┌────────

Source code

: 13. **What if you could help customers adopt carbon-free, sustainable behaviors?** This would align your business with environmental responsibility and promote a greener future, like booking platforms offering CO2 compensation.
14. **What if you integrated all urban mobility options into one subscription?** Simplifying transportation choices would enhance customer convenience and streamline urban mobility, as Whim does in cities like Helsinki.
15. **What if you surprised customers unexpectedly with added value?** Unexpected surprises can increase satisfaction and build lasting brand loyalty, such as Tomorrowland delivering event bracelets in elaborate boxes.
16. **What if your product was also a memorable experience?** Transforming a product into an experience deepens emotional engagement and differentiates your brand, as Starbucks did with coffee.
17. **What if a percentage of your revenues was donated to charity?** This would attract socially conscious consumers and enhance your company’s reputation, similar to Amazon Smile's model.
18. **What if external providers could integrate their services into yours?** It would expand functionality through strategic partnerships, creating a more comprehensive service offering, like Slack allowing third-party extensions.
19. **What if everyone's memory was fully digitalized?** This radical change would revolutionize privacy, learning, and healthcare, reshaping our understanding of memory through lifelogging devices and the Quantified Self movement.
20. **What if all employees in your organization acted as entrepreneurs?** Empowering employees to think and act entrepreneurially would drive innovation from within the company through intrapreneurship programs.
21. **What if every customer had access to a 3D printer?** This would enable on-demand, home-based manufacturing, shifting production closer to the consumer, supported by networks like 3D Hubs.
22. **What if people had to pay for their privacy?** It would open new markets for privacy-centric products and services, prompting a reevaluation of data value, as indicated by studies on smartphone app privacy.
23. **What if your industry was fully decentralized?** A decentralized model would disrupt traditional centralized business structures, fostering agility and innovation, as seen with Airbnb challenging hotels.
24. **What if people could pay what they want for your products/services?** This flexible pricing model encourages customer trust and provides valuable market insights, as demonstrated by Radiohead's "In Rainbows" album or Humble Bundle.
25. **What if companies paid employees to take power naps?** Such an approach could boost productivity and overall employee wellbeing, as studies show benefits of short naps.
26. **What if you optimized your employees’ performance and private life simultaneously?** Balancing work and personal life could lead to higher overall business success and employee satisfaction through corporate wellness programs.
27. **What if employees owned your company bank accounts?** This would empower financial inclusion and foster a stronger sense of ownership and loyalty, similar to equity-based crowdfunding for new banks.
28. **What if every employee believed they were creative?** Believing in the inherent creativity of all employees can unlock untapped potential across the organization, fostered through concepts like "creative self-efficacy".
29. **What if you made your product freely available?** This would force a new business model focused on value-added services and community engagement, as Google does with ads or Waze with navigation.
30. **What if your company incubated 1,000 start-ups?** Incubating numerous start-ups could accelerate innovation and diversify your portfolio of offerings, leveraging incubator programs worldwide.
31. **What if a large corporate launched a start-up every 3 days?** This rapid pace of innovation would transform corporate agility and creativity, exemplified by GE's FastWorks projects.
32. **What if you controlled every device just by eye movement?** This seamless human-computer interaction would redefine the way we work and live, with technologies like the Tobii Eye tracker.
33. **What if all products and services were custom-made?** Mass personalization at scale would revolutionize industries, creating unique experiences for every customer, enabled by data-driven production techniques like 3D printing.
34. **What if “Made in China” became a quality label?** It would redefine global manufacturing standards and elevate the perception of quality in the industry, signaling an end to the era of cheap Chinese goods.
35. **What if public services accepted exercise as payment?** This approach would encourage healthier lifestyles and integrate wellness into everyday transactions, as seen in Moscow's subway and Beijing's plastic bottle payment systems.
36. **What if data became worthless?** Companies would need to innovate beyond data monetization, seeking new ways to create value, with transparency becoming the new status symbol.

└────────

# THE PROBLEM
Reproduce the lines above, substituting "city transport" for every occurrence of "urban mobility" and leaving everything else unchanged.

# RESULT OF THIS TASK
Source code

: 13. **What if you could help customers adopt carbon-free, sustainable behaviors?** This would align your business with environmental responsibility and promote a greener future, like booking platforms offering CO2 compensation.
14. **What if you integrated all city transport options into one subscription?** Simplifying transportation choices would enhance customer convenience and streamline city transport, as Whim does in cities like Helsinki.
15. **What if you surprised customers unexpectedly with added value?** Unexpected surprises can increase satisfaction and build lasting brand loyalty, such as Tomorrowland delivering event bracelets in elaborate boxes.
16. **What if your product was also a memorable experience?** Transforming a product into an experience deepens emotional engagement and differentiates your brand, as Starbucks did with coffee.
17. **What if a percentage of your revenues was donated to charity?** This would attract socially conscious consumers and enhance your company’s reputation, similar to Amazon Smile's model.
18. **What if external providers could integrate their services into yours?** It would expand functionality through strategic partnerships, creating a more comprehensive service offering, like Slack allowing third-party extensions.
19. **What if everyone's memory was fully digitalized?** This radical change would revolutionize privacy, learning, and healthcare, reshaping our understanding of memory through lifelogging devices and the Quantified Self movement.
20. **What if all employees in your organization acted as entrepreneurs?** Empowering employees to think and act entrepreneurially would drive innovation from within the company through intrapreneurship programs.
21. **What if every customer had access to a 3D printer?** This would enable on-demand, home-based manufacturing, shifting production closer to the consumer, supported by networks like 3D Hubs.
22. **What if people had to pay for their privacy?** It would open new markets for privacy-centric products and services, prompting a reevaluation of data value, as indicated by studies on smartphone app privacy.
23. **What if your industry was fully decentralized?** A decentralized model would disrupt traditional centralized business structures, fostering agility and innovation, as seen with Airbnb challenging hotels.
24. **What if people could pay what they want for your products/services?** This flexible pricing model encourages customer trust and provides valuable market insights, as demonstrated by Radiohead's "In Rainbows" album or Humble Bundle.
25. **What if companies paid employees to take power naps?** Such an approach could boost productivity and overall employee wellbeing, as studies show benefits of short naps.
26. **What if you optimized your employees’ performance and private life simultaneously?** Balancing work and personal life could lead to higher overall business success and employee satisfaction through corporate wellness programs.
27. **What if employees owned your company bank accounts?** This would empower financial inclusion and foster a stronger sense of ownership and loyalty, similar to equity-based crowdfunding for new banks.
28. **What if every employee believed they were creative?** Believing in the inherent creativity of all employees can unlock untapped potential across the organization, fostered through concepts like "creative self-efficacy".
29. **What if you made your product freely available?** This would force a new business model focused on value-added services and community engagement, as Google does with ads or Waze with navigation.
30. **What if your company incubated 1,000 start-ups?** Incubating numerous start-ups could accelerate innovation and diversify your portfolio of offerings, leveraging incubator programs worldwide.
31. **What if a large corporate launched a start-up every 3 days?** This rapid pace of innovation would transform corporate agility and creativity, exemplified by GE's FastWorks projects.
32. **What if you controlled every device just by eye movement?** This seamless human-computer interaction would redefine the way we work and live, with technologies like the Tobii Eye tracker.
33. **What if all products and services were custom-made?** Mass personalization at scale would revolutionize industries, creating unique experiences for every customer, enabled by data-driven production techniques like 3D printing.
34. **What if “Made in China” became a quality label?** It would redefine global manufacturing standards and elevate the perception of quality in the industry, signaling an end to the era of cheap Chinese goods.
35. **What if public services accepted exercise as payment?** This approach would encourage healthier lifestyles and integrate wellness into everyday transactions, as seen in Moscow's subway and Beijing's plastic bottle payment systems.
36. **What if data became worthless?** Companies would need to innovate beyond data monetization, seeking new ways to create value, with transparency becoming the new status symbol.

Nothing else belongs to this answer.